It is nothing short of humbling to research at the British Library: beyond the processes involved in getting and maintaining access to the collection, this is the home of some of the world’s most important intellectual, cultural, political, and scientific stores. The original Alice in Wonderland? Magna Carta? Da Vinci’s notebooks? Check. Stunning illuminated texts, including Bibles and Qur’ans and medieval texts from across the world? Yup. Handwritten, one-of-a-kind manuscripts in every language I can think of–and languages I can’t entirely locate? Of course. Someone like me–an historian of religions, and specifically of religions in India–can spend countless hours in archives and libraries because I find books magical; the impact of the collection in which I am currently working is not lost on me, and it is imposing.

It is, then, no wonder that the Library’s Reading Room tag line is “Researching the world’s knowledge.” Certainly, they’ve got holdings that span time, place, and language, and, if my colleagues (my Reading Room-mates, as it were) are any representation of the patrons writ large, the researchers themselves span age groups, nationalities, and native languages.

Clear bags provided for researchers to use in the Reading Rooms.

Clear bags provided for researchers to use in the Reading Rooms.

My latest research focuses on the idea of Muslims as subjects of the British Indian Empire. Right now, as I’m in the thick of it, I’m reading texts by East India Company officers (Hindus, Muslims, and Brits), by muftis and qazis (Muslim religious experts), by Muslim and British political activists on all parts of the political spectrum; I’m reading minutes of Parlimentary hearings spanning 1780-1890; and I’m reading compiled histories of India and its religions written by the original armchair historians, themselves never having visited the Subcontinent (and, in some cases, never having learned an Indic or Islamicate language). I’m trying to get lots of sides to a what I think will turn out to be a great story; this is, at any rate, my sense of good research–a great story that speaks to issues beyond its own minutiae.

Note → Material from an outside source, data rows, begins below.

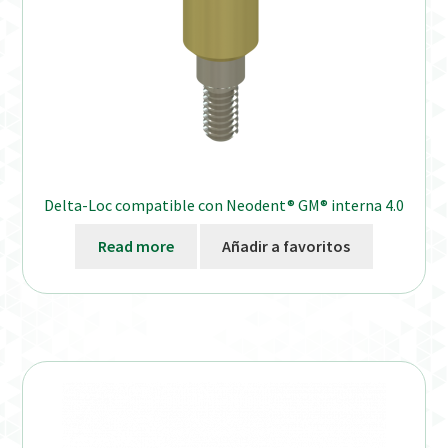
Delta-Loc compatible con Neodent® GM® interna 4.0
Read more
Añadir a favoritos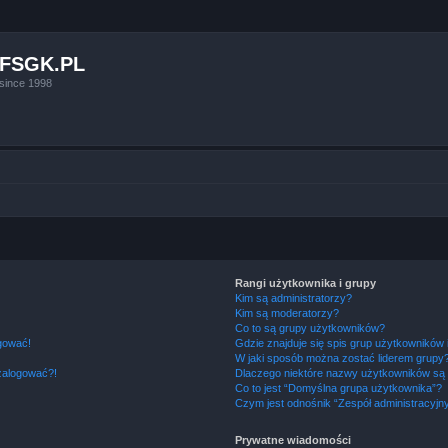
FSGK.PL
since 1998
Rangi użytkownika i grupy
Kim są administratorzy?
Kim są moderatorzy?
Co to są grupy użytkowników?
ogować!
Gdzie znajduje się spis grup użytkowników
W jaki sposób można zostać liderem grupy
 zalogować?!
Dlaczego niektóre nazwy użytkowników są 
Co to jest “Domyślna grupa użytkownika”?
Czym jest odnośnik “Zespół administracyjn
Prywatne wiadomości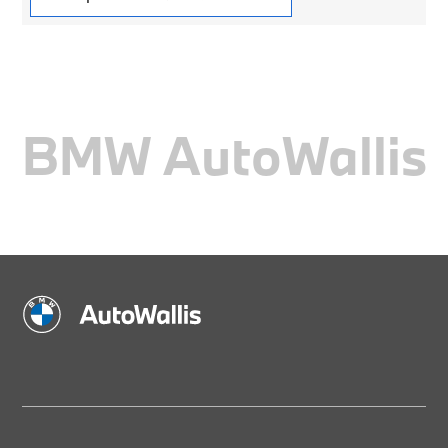
BMW AutoWallis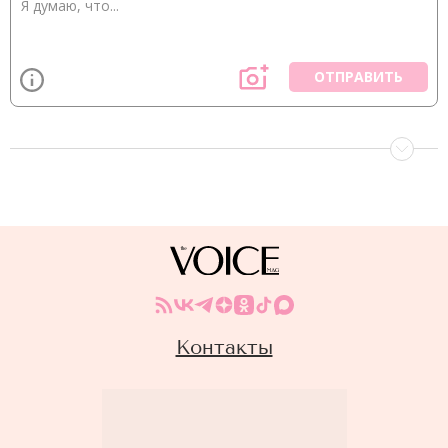
ОТПРАВИТЬ
Контакты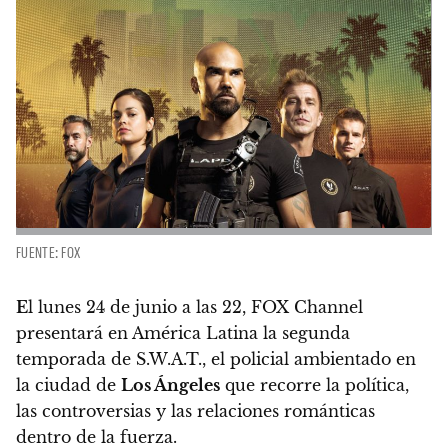
FUENTE: FOX
E
l lunes 24
de junio a la
s 22, FOX Channel
presentará en América Latina la segunda
temporada de
S.W.A.T.
, el policial ambientado en
la ciudad de
Los Ángeles
que recorre la política,
las controversias y las relaciones románticas
dentro de la fuerza.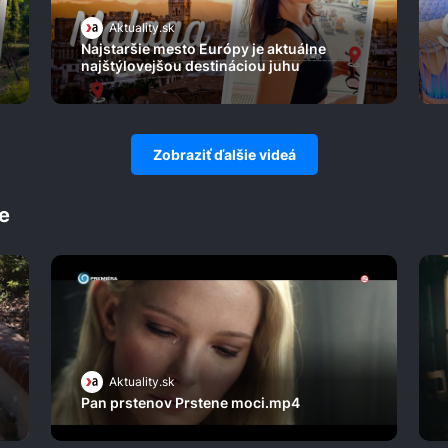
Aktuality.sk
Najstaršie mesto Európy je aktuálne
najštýlovejšou destináciou juhu
Zobraziť ďalšie videá
e
Aktuality.sk
Pan prstenov Prstene moci.mp4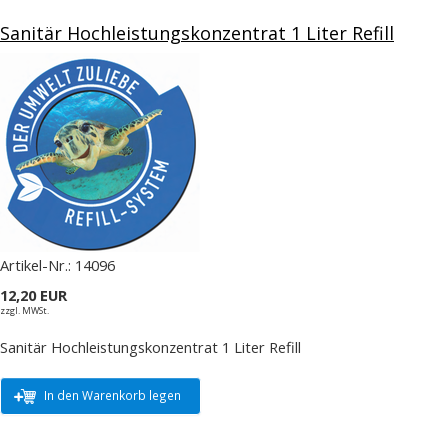
Sanitär Hochleistungskonzentrat 1 Liter Refill
Artikel-Nr.:
14096
12,20 EUR
zzgl. MWSt.
Sanitär Hochleistungskonzentrat 1 Liter Refill
In den Warenkorb legen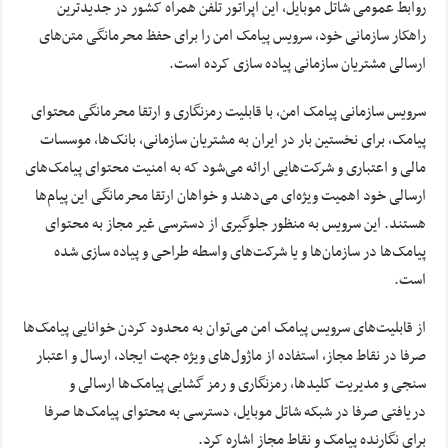
روابط عمومی شاتل موبایل، این اپراتور تلفن همراه کشور در جدیدترین
راهکار سازمانی خود، سرویس پیامک امن را برای حفظ محرمانگی متن‌های
ارسالی مشتریان سازمانی پیاده سازی کرده است.
سرویس سازمانی پیامک امن، با قابلیت رمزنگاری و ارتقا محرمانگی محتوای
پیامک، برای نخستین بار در ایران به مشتریان سازمانی، بانک‌ها، موسسات
مالی و اعتباری و شرکت‌هایی ارائه می‌شود که به امنیت محتوای پیامک‌های
ارسالی خود اهمیت ویژه‌ای می‌دهند و خواهان ارتقا محرمانگی این پیام‌ها
هستند. این سرویس به منظور جلوگیری از دسترسی غیر مجاز به محتوای
پیامک‌ها در سازمان‌ها و یا شرکت‌های واسطه طراحی و پیاده سازی شده
است.
از قابلیت‌های سرویس پیامک امن می‌توان به محدود کردن خوانایی پیامک‌ها
صرفا در نقاط مجاز، استفاده از ماژول‌های ویژه جهت ایجاد، ارسال و اعتبار
سنجی و مدیریت کلیدها، رمزنگاری و رمز گشایی پیامک‌ها ارسالی و
دریافتی صرفا در شبکه شاتل موبایل، دسترسی به محتوای پیامک‌ها صرفا
برای نگارنده پیامک و نقاط مجاز اشاره کرد.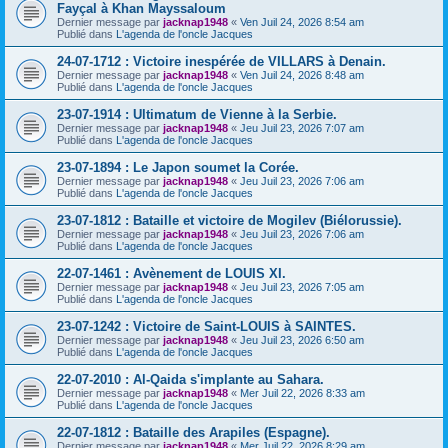
Fayçal à Khan Mayssaloum
Dernier message par
jacknap1948
«
Ven Juil 24, 2026 8:54 am
Publié dans
L'agenda de l'oncle Jacques
24-07-1712 : Victoire inespérée de VILLARS à Denain.
Dernier message par
jacknap1948
«
Ven Juil 24, 2026 8:48 am
Publié dans
L'agenda de l'oncle Jacques
23-07-1914 : Ultimatum de Vienne à la Serbie.
Dernier message par
jacknap1948
«
Jeu Juil 23, 2026 7:07 am
Publié dans
L'agenda de l'oncle Jacques
23-07-1894 : Le Japon soumet la Corée.
Dernier message par
jacknap1948
«
Jeu Juil 23, 2026 7:06 am
Publié dans
L'agenda de l'oncle Jacques
23-07-1812 : Bataille et victoire de Mogilev (Biélorussie).
Dernier message par
jacknap1948
«
Jeu Juil 23, 2026 7:06 am
Publié dans
L'agenda de l'oncle Jacques
22-07-1461 : Avènement de LOUIS XI.
Dernier message par
jacknap1948
«
Jeu Juil 23, 2026 7:05 am
Publié dans
L'agenda de l'oncle Jacques
23-07-1242 : Victoire de Saint-LOUIS à SAINTES.
Dernier message par
jacknap1948
«
Jeu Juil 23, 2026 6:50 am
Publié dans
L'agenda de l'oncle Jacques
22-07-2010 : Al-Qaida s'implante au Sahara.
Dernier message par
jacknap1948
«
Mer Juil 22, 2026 8:33 am
Publié dans
L'agenda de l'oncle Jacques
22-07-1812 : Bataille des Arapiles (Espagne).
Dernier message par
jacknap1948
«
Mer Juil 22, 2026 8:29 am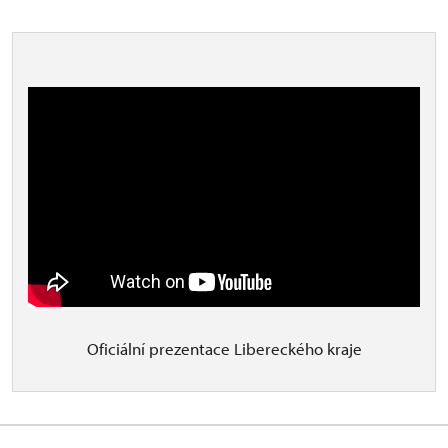
Oficiální prezentace Libereckého kraje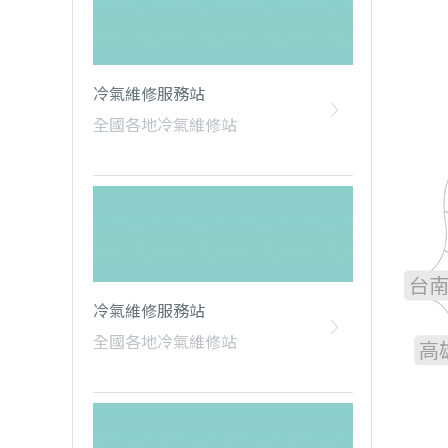
冷氣維修服務站
全國各地冷氣維修站
雲
嘉
台
冷氣維修服務站
全國各地冷氣維修站
高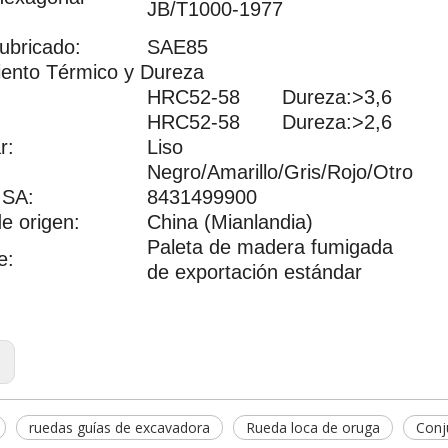
JB/T1000-1977
:
lubricado:
SAE85
iento Térmico y Dureza
HRC52-58 Dureza:>3,6
HRC52-58 Dureza:>2,6
r:
Liso
Negro/Amarillo/Gris/Rojo/Otro
 SA:
8431499900
e origen:
China (Mianlandia)
Paleta de madera fumigada
e:
de exportación estándar
:
ruedas guías de excavadora
Rueda loca de oruga
Conj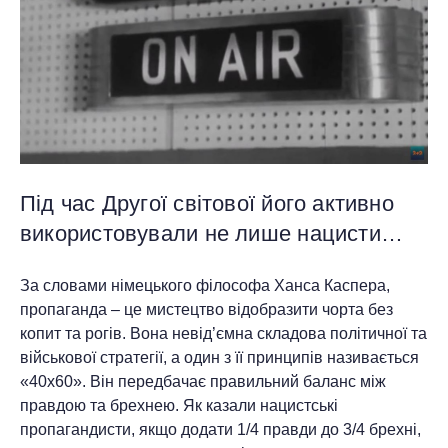
Під час Другої світової його активно
використовували не лише нацисти…
За словами німецького філософа Ханса Каспера,
пропаганда – це мистецтво відобразити чорта без
копит та рогів. Вона невід’ємна складова політичної та
військової стратегії, а один з її принципів називається
«40х60». Він передбачає правильний баланс між
правдою та брехнею. Як казали нацистські
пропагандисти, якщо додати 1/4 правди до 3/4 брехні,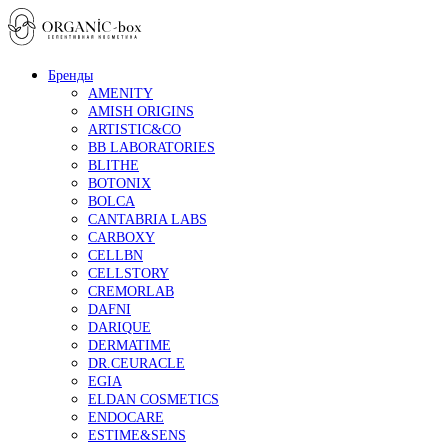
Бренды
AMENITY
AMISH ORIGINS
ARTISTIC&CO
BB LABORATORIES
BLITHE
BOTONIX
BOLCA
CANTABRIA LABS
CARBOXY
CELLBN
CELLSTORY
CREMORLAB
DAFNI
DARIQUE
DERMATIME
DR.CEURACLE
EGIA
ELDAN COSMETICS
ENDOCARE
ESTIME&SENS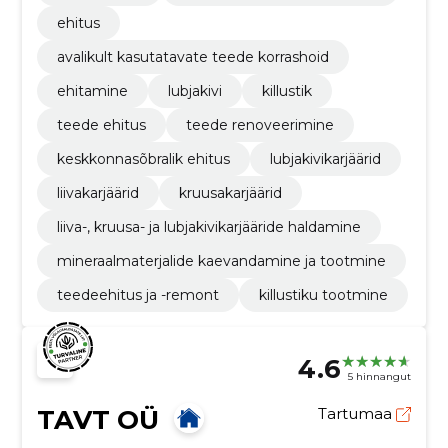
ehitus
avalikult kasutatavate teede korrashoid
ehitamine
lubjakivi
killustik
teede ehitus
teede renoveerimine
keskkonnasõbralik ehitus
lubjakivikarjäärid
liivakarjäärid
kruusakarjäärid
liiva-, kruusa- ja lubjakivikarjääride haldamine
mineraalmaterjalide kaevandamine ja tootmine
teedeehitus ja -remont
killustiku tootmine
4.6
5 hinnangut
TAVT OÜ
Tartumaa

I’m researching multiple voices, in multiple languages, from multiple (though, historically speaking, cogent) decades and even centuries, from multiple locations–and I’m doing it all in London. I’m researching the world’s knowledge in London. The Empire’s legacies allow me to do this work, here; so while I research the legacies of imperial and colonial power upon religious actors, I, too, participate in this legacy. My participation is part of what it means to research the world’s knowledge: the story I might tell is not only one of historical events and ideas, but of how that historical moment continues to contour our present.

That’s the story I’m telling, and I’ll stick to it, until the information points me elsewhere. I’ll be posting more updates as it unfolds.